[[ Passage to read, beginning ]]

Each year, there are lots of tech stories that make news for a week or two, and promptly fade in to oblivion. come join us, in conjunction with Blind Bargains, as we countdown the biggest stories in Assistive Technology for the year that was 2012. Joe Steinkamp is joined by a panel of experts including J.J. Meddaugh, Pratik Patel, Jamie Pauls, Leonie Watson, and Wade Wingler.together they will discuss, debate and disarm you with their opinions of what was, and wasn’t, good about the year we just lived through… No thanks to that whole Mayan calendar thing.
Speaking of which, we’d love to have you join us, but if you can’t, it’s not the end of the world. An archive will be posted on the SeroTalk blog.
The event takes place this Thursday, January 3 at the special time of 2 PM Eastern. Activate this link to take part in the presentation as it happens or replay the archive once the event is over.
I really like IBlink too, but since the last update, the playback has had some issues.
I normally do not post to blogs like SeroTalk; however, Joe Steinkamp in This Year in Assistive Tech for 2012 miss represented a question that I had emailed before the show. I do not blame or fault Joe. I can easily understand how my question was mangled in an attempt to bring it into a live presentation like This Year in Assistive Tech for 2012. I paste my question and associated comments for NVDA below from my iriginal message. I leave the community to draw its own conclusions.

[[ Passage to read, end ]]
[[ Provided data, beginning ]]

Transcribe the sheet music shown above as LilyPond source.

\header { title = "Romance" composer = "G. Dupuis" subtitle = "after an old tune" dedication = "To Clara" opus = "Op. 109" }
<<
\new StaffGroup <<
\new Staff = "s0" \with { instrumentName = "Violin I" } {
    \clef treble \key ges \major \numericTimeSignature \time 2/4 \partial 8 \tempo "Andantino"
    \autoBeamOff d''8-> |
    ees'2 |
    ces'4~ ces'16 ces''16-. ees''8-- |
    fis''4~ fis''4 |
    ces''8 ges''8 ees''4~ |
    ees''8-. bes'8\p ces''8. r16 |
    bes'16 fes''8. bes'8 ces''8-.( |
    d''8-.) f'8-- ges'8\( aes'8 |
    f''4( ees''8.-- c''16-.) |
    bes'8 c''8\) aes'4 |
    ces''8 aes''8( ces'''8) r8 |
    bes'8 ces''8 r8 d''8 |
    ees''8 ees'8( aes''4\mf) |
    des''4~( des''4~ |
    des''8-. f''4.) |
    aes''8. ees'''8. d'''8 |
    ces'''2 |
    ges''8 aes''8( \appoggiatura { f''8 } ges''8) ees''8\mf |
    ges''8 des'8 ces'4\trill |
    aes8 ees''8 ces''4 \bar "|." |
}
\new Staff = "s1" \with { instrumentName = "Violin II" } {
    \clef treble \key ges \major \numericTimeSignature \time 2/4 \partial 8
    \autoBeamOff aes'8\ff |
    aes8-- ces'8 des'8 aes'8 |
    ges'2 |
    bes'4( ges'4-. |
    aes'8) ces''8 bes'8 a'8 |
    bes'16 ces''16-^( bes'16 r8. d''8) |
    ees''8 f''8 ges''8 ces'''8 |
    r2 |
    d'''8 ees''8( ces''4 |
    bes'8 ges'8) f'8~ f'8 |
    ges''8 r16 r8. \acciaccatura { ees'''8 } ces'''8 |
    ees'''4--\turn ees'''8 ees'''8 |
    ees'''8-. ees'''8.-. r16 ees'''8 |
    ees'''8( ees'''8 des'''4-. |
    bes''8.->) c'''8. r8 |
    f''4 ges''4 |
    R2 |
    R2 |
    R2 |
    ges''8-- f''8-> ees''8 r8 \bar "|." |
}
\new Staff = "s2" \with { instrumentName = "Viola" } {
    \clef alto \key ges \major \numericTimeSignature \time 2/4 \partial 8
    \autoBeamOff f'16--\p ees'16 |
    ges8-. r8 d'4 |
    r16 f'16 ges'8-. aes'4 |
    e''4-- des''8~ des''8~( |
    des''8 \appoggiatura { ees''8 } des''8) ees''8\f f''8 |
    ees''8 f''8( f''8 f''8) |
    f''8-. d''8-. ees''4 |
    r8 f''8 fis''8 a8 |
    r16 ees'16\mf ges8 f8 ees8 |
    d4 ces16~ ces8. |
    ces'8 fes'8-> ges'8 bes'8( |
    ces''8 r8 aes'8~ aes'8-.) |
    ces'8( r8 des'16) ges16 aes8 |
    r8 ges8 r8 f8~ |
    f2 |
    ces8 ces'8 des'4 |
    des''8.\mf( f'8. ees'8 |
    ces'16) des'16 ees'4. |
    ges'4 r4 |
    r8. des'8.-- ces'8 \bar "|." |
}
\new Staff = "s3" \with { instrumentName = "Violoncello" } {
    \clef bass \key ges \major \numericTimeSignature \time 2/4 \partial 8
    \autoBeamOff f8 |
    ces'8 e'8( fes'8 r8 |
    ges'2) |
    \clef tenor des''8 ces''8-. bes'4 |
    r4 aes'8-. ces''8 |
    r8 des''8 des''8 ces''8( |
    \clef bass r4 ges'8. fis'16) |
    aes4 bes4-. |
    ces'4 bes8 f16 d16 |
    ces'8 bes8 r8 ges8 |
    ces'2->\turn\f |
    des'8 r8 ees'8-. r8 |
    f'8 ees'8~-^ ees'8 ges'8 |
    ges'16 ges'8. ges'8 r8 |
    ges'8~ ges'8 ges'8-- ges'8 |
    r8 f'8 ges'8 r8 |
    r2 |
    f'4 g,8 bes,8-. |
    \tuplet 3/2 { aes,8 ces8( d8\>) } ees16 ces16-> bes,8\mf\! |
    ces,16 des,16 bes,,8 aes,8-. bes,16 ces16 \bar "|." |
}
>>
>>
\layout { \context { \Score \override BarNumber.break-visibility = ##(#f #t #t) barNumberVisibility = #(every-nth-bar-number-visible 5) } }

[[ Provided data, end ]]

Task instructions:
(a) Answer these questions from the countdown page, one per line:
(i) Where will an archive of the event be posted?
(ii) On what day and at what time does the event take place?
(iii) For which program did the commenter paste a question and associated comments?
(b) List every panelist named on the countdown page as joining Joe Steinkamp.
Use only the countdown page for your answers.

Answers:
(a)
(i) On the SeroTalk blog.
(ii) Thursday, January 3, at 2 PM Eastern.
(iii) NVDA.

(b) J.J. Meddaugh, Pratik Patel, Jamie Pauls, Leonie Watson, Wade Wingler